Майер и Яновиц рассказали историю гипнотизера, выставившего на ярмарках гадалку-сомнамбулу. По мере развития событий Доктор Калигари, как звали персонажа, проявил себя как сумасшедший убийца и, наконец, как директор местного приюта. Атмосфера и персонажи драмы коренятся в совокупном опыте авторов в разное время.
Однако основной сюжет для них обоих вытекал непосредственно из войны. Они стали если не революционерами, то, по крайней мере, анархическими пацифистами. Их идеология заключалась прежде всего в ужасе перед принципом власти и уважением к вождю, столь важному в немецкой общественной жизни и ответственному, по их мнению, за худшее, что произошло во время бойни 1914-18 годов. Они пошли еще дальше, они были убеждены, что власть обязательно скрывает преступление. Именно это пытались выразить в притче о докторе Калигари, директоре приюта для душевнобольных, ситуации, которая облегчила его деятельность как разъяренного сумасшедшего. Цезарь, лунатик, виновник преступлений Калигари, был так же невиновен, как и солдаты Калигари. передний и должен быть спасен, как и народ, от гипноза власти и вождя.
В свете этих намерений легко представить отчаяние авторов, когда создатели фильма решили, что для оправдания сценографии все происходит в отчужденном воображении Фрэнсиса, персонажа, который в оригинальной истории разоблачил доктора Калигари.

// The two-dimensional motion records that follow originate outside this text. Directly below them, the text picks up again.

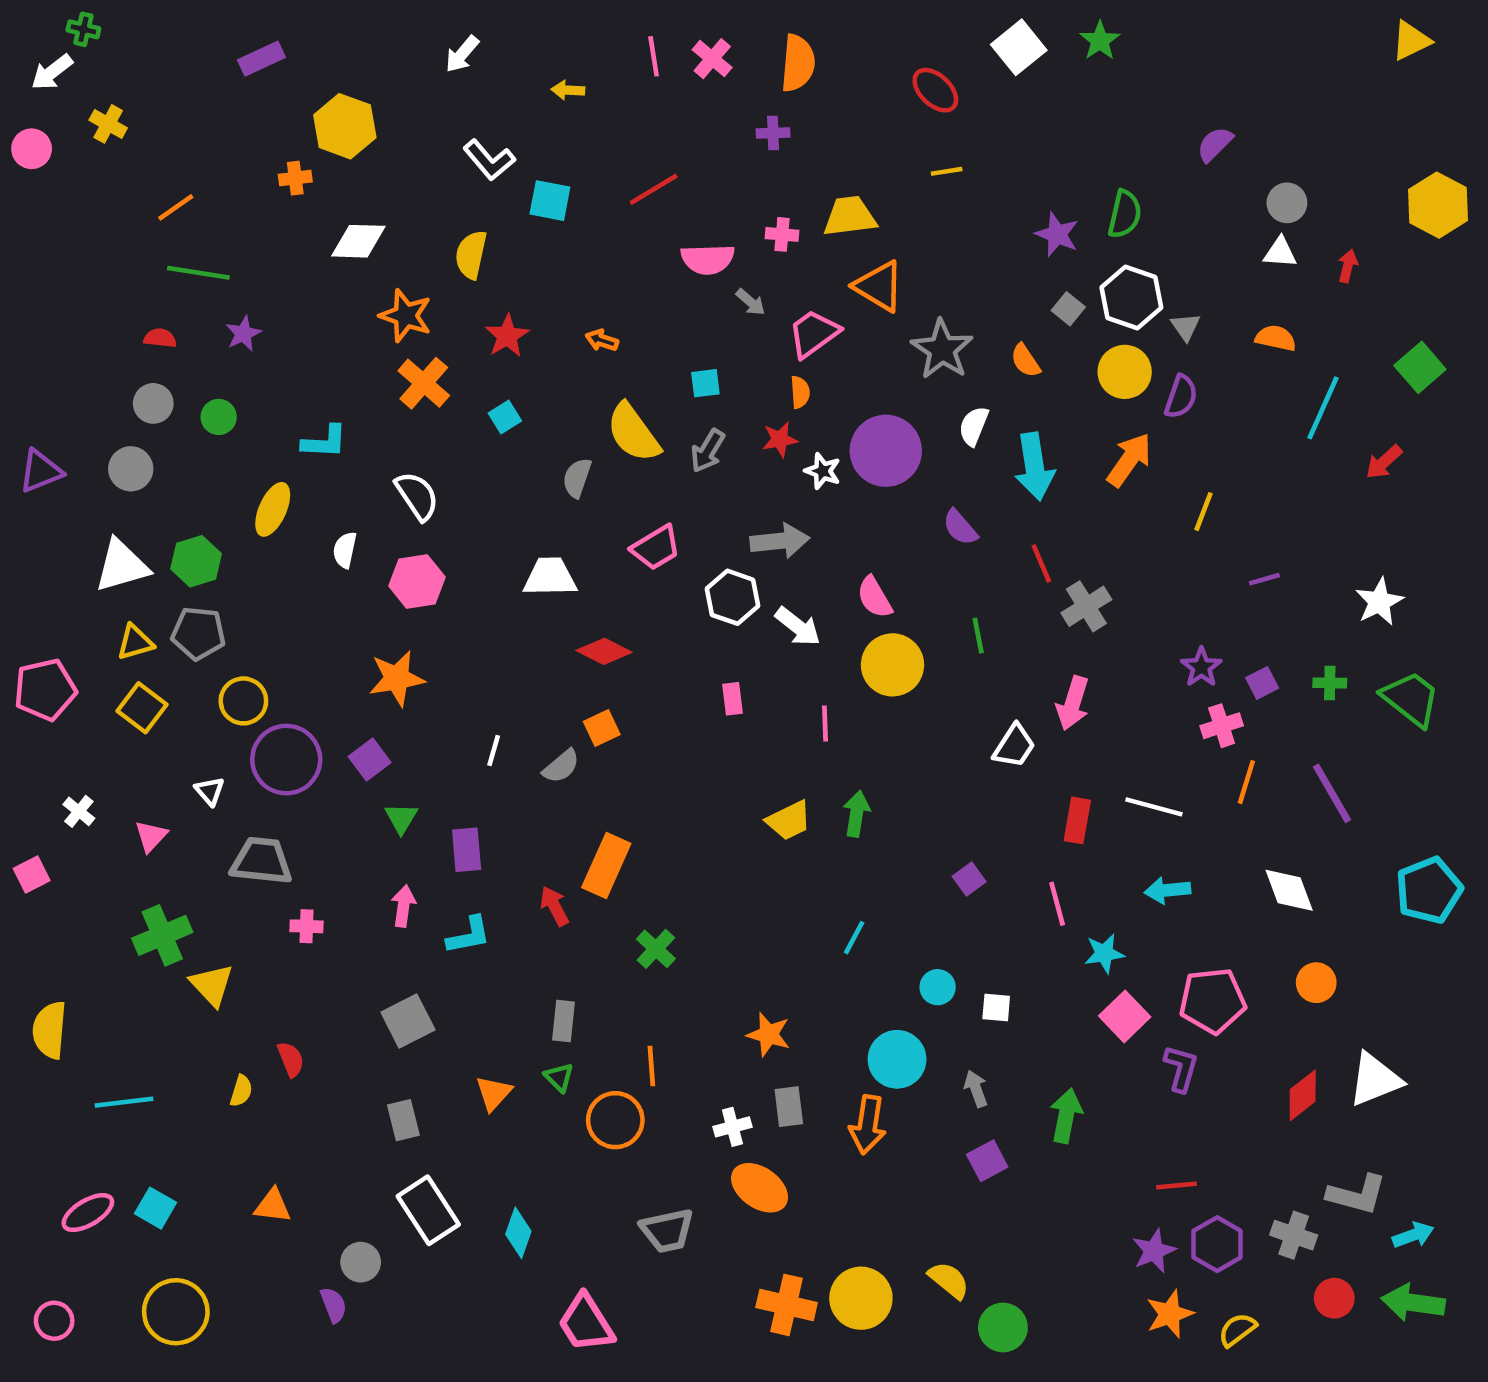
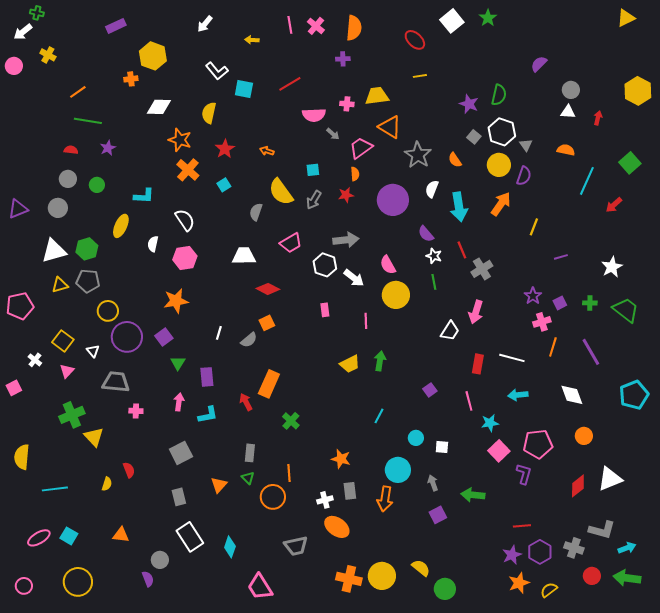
white star: (823, 471) -> (434, 256), moved
yellow square: (142, 708) -> (63, 341), moved
green arrow: (1066, 1116) -> (473, 495), turned -95

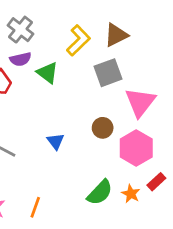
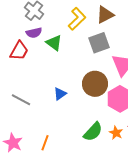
brown circle: (103, 128) -> (95, 84), size x1.6
blue triangle: (55, 141) -> (60, 94), turned 32

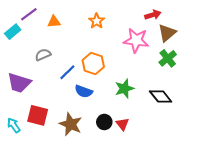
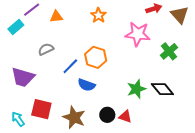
brown triangle: (167, 33) -> (180, 15), moved, turned -30
green star: (124, 89) -> (136, 89), moved
red triangle: (122, 124) -> (125, 117), turned -32

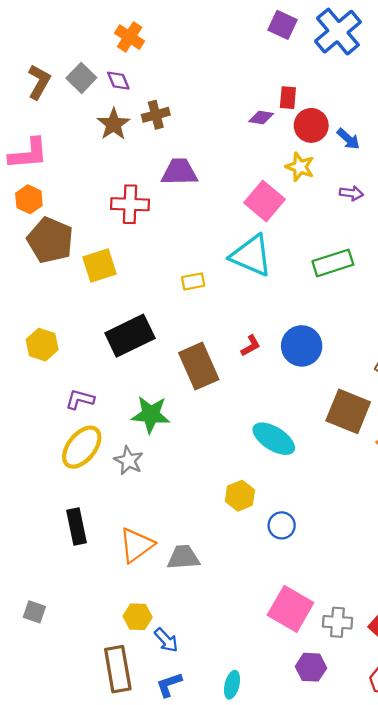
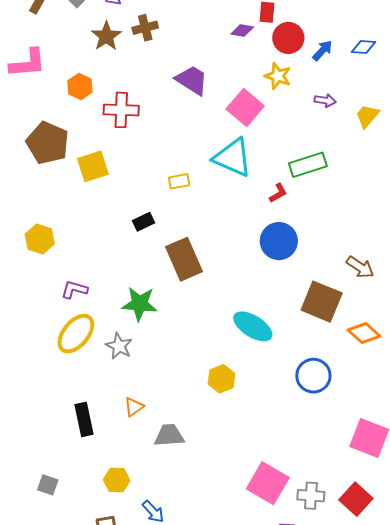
blue arrow: (348, 139) -> (322, 51), turned -90
purple trapezoid: (179, 172) -> (192, 80), moved, turned 33
orange hexagon: (29, 199) -> (80, 86), moved
black rectangle: (130, 336) -> (144, 222), moved, size x0.5
red L-shape: (251, 346) -> (278, 193), moved
blue circle: (282, 525) -> (313, 376), moved, size x1.4
black rectangle: (76, 526) -> (84, 419), moved
orange triangle: (136, 545) -> (134, 407), moved, size x0.6
gray square: (34, 612) -> (48, 485), moved
yellow hexagon: (138, 617) -> (117, 480), moved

Результатом стало восстановление уважения к власти и представление бунта как случая безумия.
Было бы ребячеством устанавливать автоматическую связь между усечением социального послания Кабинет доктора Калигари и революционная надежда в Германии в 1919 году. Однако в обоих случаях можно заметить, что определяющей силой был конформизм. Известно, что в общественной жизни Германии движение к уважению установленных норм ничего не решило. В КалигариУступка здравому смыслу и ее идеологические последствия не помешали фильму спровоцировать эстетическую революцию, интегрировав в кино театральные и изобразительные авангардные ценности.
Учитывая будущее развитие немецкого кино, уместно отметить имя малоизвестного сотрудника Поммера, который нашел формулу, оправдывающую поммеровский экспрессионизм. Калигари и прикажите хаотично разоблачить Майера и Яновица: Фриц Ланг.
* Пауло Эмилио Сейлс Гомеш (1916-1977) был основателем Cinemateca Brasileira, профессором UnB и USP. Автор, среди других книг, Жан Виго (Сенак/КозакНайфи)
Справка
Кабинет доктора Калигари (Кабинет доктора Калигари)
Германия, 1920 год, 71 минута.
Режиссер: Роберт Вине
Сценарий: Карл Майер, Ханс Яновиц.
Сценарий: Герман Варм, Вальтер Рериг и Вальтер Рейнанн.
В ролях: Вернер Краусс, Конрад Фейдт, Фридрих Фехер, Лил Даговер
YouTube: https://www.youtube.com/watch?v=a4IQbHeznjw
Первоначально опубликовано на Литературное приложение к газете O Estado de São Paulo, 24 января 1959 года.
примечание
[1] Негодование пророка понятно. Если бы он признал обоснованность любого современного художественного течения, он бы разрушил его грандиозную философию истории.